> **Given text**:
Here you can view the amount of used and freespace on the drive, the capacity and the file system. The tools tab provides access to defragmentation, scandisk and backup utilities in Windows 98. Windows NT/2000 contain these items as well as a few additional. The 3rd tab is for sharing the drive and setting permissions on it so that it can be accessed across the network.
Backing up drives allows you to recover your data or even the entire
system if a catastrophe occurs. There are several different types of backup:
Full - copies all files and marks them as being backed up.
Incremental - copies only files created/changed since last full backup and marks them as being backed up.
Differential - copies only files created/changed since last full backup and doesnt mark them as being backed up.
Daily - copies only files created/changed today and doesnt mark them as being backed up.
In DOS backups can be run with the BACKUP command. There are several switches that can be added to the command.
/S - Forces all files and subdirectories to be backed up.
/M - Only modified files are backed up.
/D - Backs up files modified after a specific date.
/T - Backs up files modified after a specific time.
The Windows 98 backup utility can be accessed via Start>Programs>Accessories>System Tools>Backup and also via right clicking on a drive in My Computer and selecting the tools tab as previously mentioned.
There are several different hard drive utilities that can be found in
the various versions of Windows that are listed below:
CHKDSK - This utility is run from a DOS prompt and recovers lost allocation units on a drive that can occur when an application or the system are ended unexpectedly. The /F switch converts the lost units into a format such that the units can be viewed and deleted. Can be found in all versions of windows.
SCANDISK - The ScanDisk utility inspects the hard drive for errors and corrects them. Scandisk is available in DOS 6.x and Windows 9x.
DEFRAG - Reorganizes data on the disk for optimal disk performance. In DOS this utility was run from a DOS prompt. In Windows 9x and 2000 this utility can still be run from a prompt or can be accessed at Start>Programs>Accessories>System Tools>Disk Defragementer. Windows NT did not come with a defragmentation utility.
DRIVESPACE - This utility for windows 9x offers many of the same features as NT's disk administrator including compression, formatting and drive information.
Installations and Upgrades
All new Windows installations start with using FDISK(or 3rd party utility) to partition the drive followed by a reboot and then the formatting of the drive.
Windows 98 New Installation
In order to install Windows 9x the following minimum hardware requirements must be met. The system must be at lease a 486DX, 66MHz processor or higher, 16 MB RAM, VGA Video adapter and display, 225 MB free FAT16 hard disk space or 175 MB free FAT32 hard disk space.
Unlike Windows 95, Windows 98 does not have to be installed over another operating system such as DOS and does not require access to a FAT16 partition.
The typical method for installing Windows 98 is to boot the computer from the installation CDROM. This requires that the system's CDROM drive is bootable and that the BIOS is configured for this. First Scandisk will be run and if no errors are found, the GUI portion of the setup process will begin which includes the following stages:
Preparing to Run Windows 98 Setup
Collecting Information About Your Computer
Copying Windows 98 Files to Your Computer
Restarting Your Computer
Setting Up Hardware and finalizing Settings
Upgrade from Windows 3.x to Windows 95
This upgrade is performed by running Setup.exe located on the installation CDROM. When you upgrade from Windows 3.x to Windows 95, you'll find that settings in protocol.ini, system.ini, and win.ini are used to create the Windows 95 Registry. These files and any files with the .GRP extension are saved for backward compatibility.

> **Extracted material**:
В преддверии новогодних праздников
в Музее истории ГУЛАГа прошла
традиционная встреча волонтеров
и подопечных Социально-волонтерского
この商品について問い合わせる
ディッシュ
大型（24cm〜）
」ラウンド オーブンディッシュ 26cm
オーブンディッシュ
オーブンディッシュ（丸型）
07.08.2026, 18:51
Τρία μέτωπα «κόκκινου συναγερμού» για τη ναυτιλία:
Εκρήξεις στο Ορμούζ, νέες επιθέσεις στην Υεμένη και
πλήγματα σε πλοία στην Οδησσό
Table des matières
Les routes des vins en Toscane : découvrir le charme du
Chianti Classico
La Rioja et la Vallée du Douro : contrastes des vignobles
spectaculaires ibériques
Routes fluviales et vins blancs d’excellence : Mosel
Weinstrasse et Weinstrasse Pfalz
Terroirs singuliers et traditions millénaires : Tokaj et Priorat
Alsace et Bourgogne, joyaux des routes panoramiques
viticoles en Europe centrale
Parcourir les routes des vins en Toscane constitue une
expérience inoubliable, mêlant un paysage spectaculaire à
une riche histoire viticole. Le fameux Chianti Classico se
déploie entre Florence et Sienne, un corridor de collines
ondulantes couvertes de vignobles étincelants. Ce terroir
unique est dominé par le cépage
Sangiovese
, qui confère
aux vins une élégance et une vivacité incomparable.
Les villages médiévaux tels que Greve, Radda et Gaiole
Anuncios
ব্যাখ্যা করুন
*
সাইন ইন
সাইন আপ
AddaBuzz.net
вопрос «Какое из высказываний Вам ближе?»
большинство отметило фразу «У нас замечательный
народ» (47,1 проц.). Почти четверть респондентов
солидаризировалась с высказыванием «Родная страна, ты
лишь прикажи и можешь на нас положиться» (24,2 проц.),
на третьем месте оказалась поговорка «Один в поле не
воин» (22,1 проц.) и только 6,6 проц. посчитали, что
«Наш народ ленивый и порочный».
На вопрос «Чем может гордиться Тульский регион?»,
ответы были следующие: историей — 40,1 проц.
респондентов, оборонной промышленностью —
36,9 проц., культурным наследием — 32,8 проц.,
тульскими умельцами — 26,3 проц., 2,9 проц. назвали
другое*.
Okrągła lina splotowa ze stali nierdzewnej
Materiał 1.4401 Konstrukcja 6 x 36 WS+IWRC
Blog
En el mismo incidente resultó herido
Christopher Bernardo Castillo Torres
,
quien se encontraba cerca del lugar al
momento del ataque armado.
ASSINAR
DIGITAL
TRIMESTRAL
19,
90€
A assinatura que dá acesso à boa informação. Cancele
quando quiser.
* * *
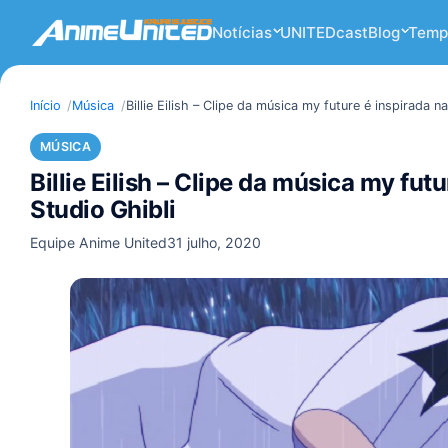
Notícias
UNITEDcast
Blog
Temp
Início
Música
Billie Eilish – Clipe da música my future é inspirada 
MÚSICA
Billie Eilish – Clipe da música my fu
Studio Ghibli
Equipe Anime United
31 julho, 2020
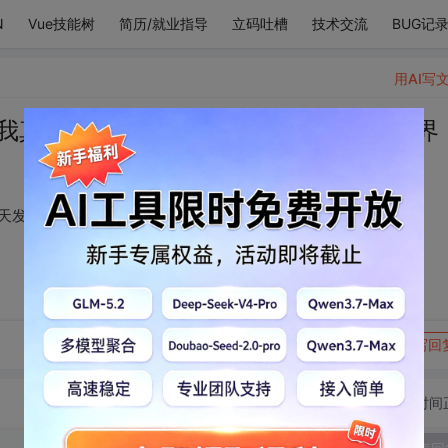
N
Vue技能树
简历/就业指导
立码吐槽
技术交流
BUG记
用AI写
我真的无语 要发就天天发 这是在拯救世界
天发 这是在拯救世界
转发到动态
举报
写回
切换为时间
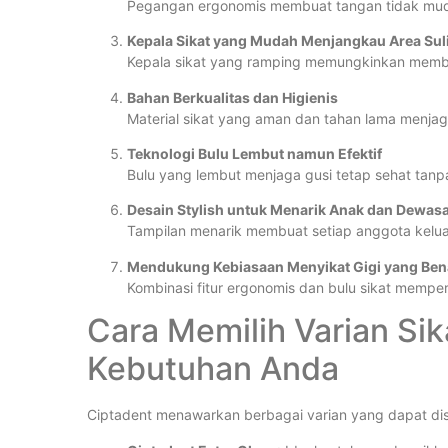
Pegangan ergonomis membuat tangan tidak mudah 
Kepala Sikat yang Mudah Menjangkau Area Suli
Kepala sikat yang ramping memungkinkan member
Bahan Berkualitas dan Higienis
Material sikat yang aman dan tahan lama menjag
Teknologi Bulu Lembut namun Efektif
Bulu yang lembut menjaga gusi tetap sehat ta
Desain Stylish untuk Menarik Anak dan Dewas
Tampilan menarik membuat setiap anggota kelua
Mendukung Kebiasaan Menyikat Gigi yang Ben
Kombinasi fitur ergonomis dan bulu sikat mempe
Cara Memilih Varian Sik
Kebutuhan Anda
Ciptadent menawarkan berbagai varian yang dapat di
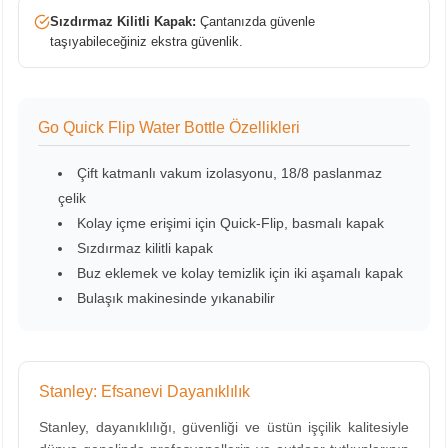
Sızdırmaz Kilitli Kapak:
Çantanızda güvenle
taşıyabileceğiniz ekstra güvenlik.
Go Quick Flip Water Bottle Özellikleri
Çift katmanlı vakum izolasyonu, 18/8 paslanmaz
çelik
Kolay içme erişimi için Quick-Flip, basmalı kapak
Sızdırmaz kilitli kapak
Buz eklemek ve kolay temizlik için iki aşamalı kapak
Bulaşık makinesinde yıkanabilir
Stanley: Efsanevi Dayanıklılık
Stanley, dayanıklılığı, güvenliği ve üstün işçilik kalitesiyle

> **Required work**:
A – Rewrite the paragraph that begins "In order to install Windows 9x" from the Windows drives and installation text as a short list, keeping each minimum hardware requirement.
B – Write the next part of the Windows drives and installation text, starting after its last sentence.

> **Answers for the tasks**:
A –
Minimum hardware for installing Windows 9x:
- 486DX, 66 MHz processor or higher
- 16 MB RAM
- VGA video adapter and display
- 225 MB free FAT16 or 175 MB free FAT32 hard disk space

B –
Upgrade from Windows 95 to Windows 98
This is typically the easiest upgrade and involves loading the Windows 98 CDROM and executing setup.exe. This will lauch the setup program that will go through the same stages as for a clean install, however, any usable information that is available from Windows 95 will be used during the upgrade. Note that CMOS antivirus software can cause an upgrade to fail during the 1st stage of the installation process. Information about failures can be found in the SETUPLOG.TXT file. If Windows 98 is installed to a directory other than the Windows directory, all previously installed applications will have to be reinstalled.
For more in depth resources for Windows 9x installations, click here
Windows 2000 New Installation
For Windows 2000 Professional, the hardware requirements are:
133 MHz or higher Pentium-compatible processor
32MB of RAM minimum(64MB recommended; 4GB maximum)
2GB hard drive with a minimum of 650 MB of free space(Additional free hard disk space is required if you are installing over a network).
Windows 2000 Professional supports up to 2 processors.
For Windows 2000 Server the hardware requirements are:
133 MHz+ Pentium-compatible CPU.
128 MB of RAM minimum (256 MB recommended; 4 GB maximum).
2 GB hard disk with a minimum of 1.0 GB free space. (Additional free hard disk space is required if you are installing over a network.)
Windows 2000 Server supports up to four CPUs.
Before beginning any installation, you should check the Hardware Compatibility List(HCL) at Microsoft's website to make sure that your components are supported. If you have items that do not appear on the list, you should contact the manufacturer to see if they have updated drivers.
If you have a computer that will boot from the CD, then this is probably the way to go, otherwise you will be creating 4 setup disks using the makeboot.exe utility on the installation CDROM. Just like the NT 4.0 installation, we will start with the text based portion of the setup. You will be presented with an option to press enter to install Windows 2000. After you press enter you will read the license agreement and press F8 to accept. You will now be presented with a list of all of the disks and partitions that are on the system. Like NT 4 installation, you will have the option to create a new partition or select an existing one to install onto. Press C and you will arrive at the option to select NTFS, FAT or leave it the way it is. Files will be copied to your disk. After a reboot, the GUI based portion of setup will begin.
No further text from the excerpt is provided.